#### What to work on:
Once you reach the line containing "120 628 4816" in the data below, restate each line word for word up to and including the one containing "472 609 4918".

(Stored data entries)

════════

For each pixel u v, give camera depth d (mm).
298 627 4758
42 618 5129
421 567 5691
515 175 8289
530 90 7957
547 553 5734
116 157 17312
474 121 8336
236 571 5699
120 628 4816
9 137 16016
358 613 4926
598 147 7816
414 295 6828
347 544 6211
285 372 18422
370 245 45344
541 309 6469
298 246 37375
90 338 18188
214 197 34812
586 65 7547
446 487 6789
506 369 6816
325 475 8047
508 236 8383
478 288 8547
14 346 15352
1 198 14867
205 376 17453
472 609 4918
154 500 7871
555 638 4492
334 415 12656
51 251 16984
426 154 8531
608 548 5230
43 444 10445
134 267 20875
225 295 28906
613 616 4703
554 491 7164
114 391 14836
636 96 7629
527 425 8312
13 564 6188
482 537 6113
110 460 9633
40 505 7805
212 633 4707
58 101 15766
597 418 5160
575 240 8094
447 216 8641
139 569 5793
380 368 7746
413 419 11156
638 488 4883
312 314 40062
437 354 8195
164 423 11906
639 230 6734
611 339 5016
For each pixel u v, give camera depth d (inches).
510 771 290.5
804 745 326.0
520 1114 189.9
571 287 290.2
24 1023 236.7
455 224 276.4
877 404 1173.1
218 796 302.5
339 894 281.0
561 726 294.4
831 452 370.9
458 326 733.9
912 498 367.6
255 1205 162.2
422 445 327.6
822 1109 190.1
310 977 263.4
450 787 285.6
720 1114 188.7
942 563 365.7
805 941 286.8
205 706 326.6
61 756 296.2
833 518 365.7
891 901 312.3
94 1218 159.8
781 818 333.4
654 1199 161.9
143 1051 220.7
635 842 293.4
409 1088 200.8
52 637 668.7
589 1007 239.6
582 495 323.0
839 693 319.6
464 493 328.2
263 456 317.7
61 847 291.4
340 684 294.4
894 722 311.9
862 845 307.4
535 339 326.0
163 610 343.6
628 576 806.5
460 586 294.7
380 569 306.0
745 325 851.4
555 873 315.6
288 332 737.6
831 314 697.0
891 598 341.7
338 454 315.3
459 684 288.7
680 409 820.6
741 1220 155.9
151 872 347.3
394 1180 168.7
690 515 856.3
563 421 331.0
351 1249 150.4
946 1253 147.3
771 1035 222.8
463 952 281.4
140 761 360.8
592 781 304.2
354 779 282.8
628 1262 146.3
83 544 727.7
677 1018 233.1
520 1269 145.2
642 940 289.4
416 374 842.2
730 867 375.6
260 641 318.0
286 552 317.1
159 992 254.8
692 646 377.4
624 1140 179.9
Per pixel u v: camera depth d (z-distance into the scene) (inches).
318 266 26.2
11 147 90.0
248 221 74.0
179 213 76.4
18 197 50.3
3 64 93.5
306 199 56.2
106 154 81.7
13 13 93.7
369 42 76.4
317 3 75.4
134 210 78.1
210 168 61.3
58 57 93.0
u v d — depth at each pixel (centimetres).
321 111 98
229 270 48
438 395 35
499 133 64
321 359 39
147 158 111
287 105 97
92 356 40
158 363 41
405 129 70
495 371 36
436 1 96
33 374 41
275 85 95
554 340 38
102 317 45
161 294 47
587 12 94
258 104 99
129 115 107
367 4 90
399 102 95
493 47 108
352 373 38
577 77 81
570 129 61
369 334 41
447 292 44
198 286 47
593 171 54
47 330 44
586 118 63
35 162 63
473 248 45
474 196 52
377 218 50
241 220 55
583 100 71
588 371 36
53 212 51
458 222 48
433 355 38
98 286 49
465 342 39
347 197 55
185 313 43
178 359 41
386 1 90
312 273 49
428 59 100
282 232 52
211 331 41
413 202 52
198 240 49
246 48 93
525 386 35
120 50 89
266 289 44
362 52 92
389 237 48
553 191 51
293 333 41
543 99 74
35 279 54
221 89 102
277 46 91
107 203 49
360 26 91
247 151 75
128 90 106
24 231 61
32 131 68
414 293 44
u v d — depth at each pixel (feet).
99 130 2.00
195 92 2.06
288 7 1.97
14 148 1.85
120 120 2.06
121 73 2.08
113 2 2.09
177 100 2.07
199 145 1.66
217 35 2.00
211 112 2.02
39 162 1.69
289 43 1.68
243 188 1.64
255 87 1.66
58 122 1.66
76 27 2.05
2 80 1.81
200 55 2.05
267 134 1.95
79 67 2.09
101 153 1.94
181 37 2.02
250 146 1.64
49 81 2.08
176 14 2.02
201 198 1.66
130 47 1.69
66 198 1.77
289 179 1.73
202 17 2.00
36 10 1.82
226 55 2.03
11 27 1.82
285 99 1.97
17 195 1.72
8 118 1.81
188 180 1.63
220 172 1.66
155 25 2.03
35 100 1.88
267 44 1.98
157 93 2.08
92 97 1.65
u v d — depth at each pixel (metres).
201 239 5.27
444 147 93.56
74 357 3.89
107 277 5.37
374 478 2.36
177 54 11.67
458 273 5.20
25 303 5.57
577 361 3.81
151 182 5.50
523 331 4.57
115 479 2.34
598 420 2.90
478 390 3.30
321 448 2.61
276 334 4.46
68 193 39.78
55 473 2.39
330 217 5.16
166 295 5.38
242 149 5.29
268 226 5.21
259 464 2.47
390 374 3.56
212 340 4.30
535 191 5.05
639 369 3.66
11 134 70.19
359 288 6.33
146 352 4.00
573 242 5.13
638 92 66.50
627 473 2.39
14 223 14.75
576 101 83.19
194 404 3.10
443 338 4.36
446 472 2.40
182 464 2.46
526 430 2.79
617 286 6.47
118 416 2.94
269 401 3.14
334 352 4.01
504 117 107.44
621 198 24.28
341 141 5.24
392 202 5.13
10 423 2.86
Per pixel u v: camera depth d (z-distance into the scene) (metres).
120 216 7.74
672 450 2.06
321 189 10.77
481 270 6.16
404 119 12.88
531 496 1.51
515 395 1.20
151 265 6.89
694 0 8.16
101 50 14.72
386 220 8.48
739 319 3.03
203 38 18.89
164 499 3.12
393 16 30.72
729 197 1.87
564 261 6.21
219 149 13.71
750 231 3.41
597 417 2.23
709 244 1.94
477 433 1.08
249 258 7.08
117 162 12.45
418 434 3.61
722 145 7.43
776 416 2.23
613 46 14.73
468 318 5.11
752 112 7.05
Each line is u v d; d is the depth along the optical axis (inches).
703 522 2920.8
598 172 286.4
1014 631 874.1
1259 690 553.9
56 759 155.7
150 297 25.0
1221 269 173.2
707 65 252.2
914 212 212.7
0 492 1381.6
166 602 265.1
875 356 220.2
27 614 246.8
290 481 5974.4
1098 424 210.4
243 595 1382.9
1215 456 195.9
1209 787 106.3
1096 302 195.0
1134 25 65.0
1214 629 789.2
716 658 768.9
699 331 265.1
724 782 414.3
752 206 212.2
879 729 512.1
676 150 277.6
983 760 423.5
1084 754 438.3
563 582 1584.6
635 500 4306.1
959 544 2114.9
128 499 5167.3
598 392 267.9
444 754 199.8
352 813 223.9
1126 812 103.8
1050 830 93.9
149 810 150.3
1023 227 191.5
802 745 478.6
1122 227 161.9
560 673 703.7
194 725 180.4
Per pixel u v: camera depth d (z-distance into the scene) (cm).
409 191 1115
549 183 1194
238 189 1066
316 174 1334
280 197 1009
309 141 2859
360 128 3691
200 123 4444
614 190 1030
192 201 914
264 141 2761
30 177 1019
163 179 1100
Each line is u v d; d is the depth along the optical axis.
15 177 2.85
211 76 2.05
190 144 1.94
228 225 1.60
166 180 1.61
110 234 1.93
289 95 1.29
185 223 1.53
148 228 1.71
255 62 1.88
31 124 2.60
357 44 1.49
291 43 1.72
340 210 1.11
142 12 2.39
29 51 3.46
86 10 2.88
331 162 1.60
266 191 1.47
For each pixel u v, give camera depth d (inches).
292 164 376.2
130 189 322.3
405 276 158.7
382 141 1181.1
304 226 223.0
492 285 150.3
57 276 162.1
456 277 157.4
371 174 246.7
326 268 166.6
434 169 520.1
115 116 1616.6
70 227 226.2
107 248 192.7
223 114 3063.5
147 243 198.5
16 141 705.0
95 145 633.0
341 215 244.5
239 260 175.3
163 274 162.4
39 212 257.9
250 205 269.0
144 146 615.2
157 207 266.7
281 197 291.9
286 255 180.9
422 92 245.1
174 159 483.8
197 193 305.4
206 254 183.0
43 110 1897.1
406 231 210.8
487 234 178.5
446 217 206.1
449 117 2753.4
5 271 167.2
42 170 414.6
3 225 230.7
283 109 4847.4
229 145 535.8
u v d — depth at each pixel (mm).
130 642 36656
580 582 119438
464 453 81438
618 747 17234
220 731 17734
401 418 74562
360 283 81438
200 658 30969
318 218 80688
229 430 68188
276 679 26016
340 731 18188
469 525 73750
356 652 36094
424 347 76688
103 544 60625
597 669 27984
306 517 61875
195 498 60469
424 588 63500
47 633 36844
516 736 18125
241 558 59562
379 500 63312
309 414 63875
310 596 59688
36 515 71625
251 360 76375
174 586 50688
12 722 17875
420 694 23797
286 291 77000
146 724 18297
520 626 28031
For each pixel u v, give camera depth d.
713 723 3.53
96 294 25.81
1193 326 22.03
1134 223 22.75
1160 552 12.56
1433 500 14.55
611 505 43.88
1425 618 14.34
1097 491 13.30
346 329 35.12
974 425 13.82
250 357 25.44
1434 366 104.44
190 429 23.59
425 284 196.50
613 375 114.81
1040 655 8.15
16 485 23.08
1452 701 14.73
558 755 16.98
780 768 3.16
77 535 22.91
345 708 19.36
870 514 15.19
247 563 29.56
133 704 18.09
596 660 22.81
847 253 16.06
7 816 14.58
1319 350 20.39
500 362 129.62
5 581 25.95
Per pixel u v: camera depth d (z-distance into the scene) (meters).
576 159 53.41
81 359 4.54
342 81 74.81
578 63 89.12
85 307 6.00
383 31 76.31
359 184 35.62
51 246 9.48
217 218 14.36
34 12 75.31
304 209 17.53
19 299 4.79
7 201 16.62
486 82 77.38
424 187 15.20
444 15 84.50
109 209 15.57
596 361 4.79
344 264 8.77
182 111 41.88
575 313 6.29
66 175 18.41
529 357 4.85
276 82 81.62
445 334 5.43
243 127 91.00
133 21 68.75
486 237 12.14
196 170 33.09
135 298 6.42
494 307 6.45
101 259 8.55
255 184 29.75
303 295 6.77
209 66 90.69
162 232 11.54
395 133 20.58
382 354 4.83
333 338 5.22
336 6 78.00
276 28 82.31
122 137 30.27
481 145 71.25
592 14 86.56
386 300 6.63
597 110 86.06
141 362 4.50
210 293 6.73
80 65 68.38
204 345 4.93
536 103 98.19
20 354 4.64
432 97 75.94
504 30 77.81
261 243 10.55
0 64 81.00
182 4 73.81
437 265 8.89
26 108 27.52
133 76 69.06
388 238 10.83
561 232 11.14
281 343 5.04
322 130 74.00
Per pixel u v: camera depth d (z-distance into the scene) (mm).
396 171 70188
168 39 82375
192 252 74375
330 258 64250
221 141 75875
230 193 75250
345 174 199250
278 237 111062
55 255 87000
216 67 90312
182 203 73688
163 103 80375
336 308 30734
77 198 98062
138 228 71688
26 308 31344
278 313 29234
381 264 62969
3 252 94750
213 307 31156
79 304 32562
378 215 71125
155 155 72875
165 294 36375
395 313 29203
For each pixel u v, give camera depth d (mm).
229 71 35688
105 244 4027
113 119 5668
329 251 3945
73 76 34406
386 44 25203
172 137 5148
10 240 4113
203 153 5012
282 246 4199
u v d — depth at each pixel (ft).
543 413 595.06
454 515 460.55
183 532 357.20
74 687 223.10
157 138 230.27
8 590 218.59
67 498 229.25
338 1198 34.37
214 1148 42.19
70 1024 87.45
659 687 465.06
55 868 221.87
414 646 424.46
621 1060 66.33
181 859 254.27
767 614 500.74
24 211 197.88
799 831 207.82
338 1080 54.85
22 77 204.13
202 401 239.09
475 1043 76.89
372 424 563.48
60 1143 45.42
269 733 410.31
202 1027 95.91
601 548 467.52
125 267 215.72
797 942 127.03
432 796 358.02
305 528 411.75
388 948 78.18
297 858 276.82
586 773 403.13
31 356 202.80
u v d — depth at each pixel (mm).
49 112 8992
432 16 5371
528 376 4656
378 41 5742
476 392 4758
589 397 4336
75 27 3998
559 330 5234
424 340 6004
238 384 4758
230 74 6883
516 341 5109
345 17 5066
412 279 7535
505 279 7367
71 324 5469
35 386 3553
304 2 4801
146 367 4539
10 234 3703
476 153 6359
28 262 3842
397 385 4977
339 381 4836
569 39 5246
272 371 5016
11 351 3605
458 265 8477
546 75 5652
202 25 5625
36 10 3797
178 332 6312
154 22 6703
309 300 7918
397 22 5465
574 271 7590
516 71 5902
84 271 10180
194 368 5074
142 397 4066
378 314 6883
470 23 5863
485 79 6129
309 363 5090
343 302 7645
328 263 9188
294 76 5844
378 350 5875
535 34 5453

════════

#### Worked solution:
120 628 4816
9 137 16016
358 613 4926
598 147 7816
414 295 6828
347 544 6211
285 372 18422
370 245 45344
541 309 6469
298 246 37375
90 338 18188
214 197 34812
586 65 7547
446 487 6789
506 369 6816
325 475 8047
508 236 8383
478 288 8547
14 346 15352
1 198 14867
205 376 17453
472 609 4918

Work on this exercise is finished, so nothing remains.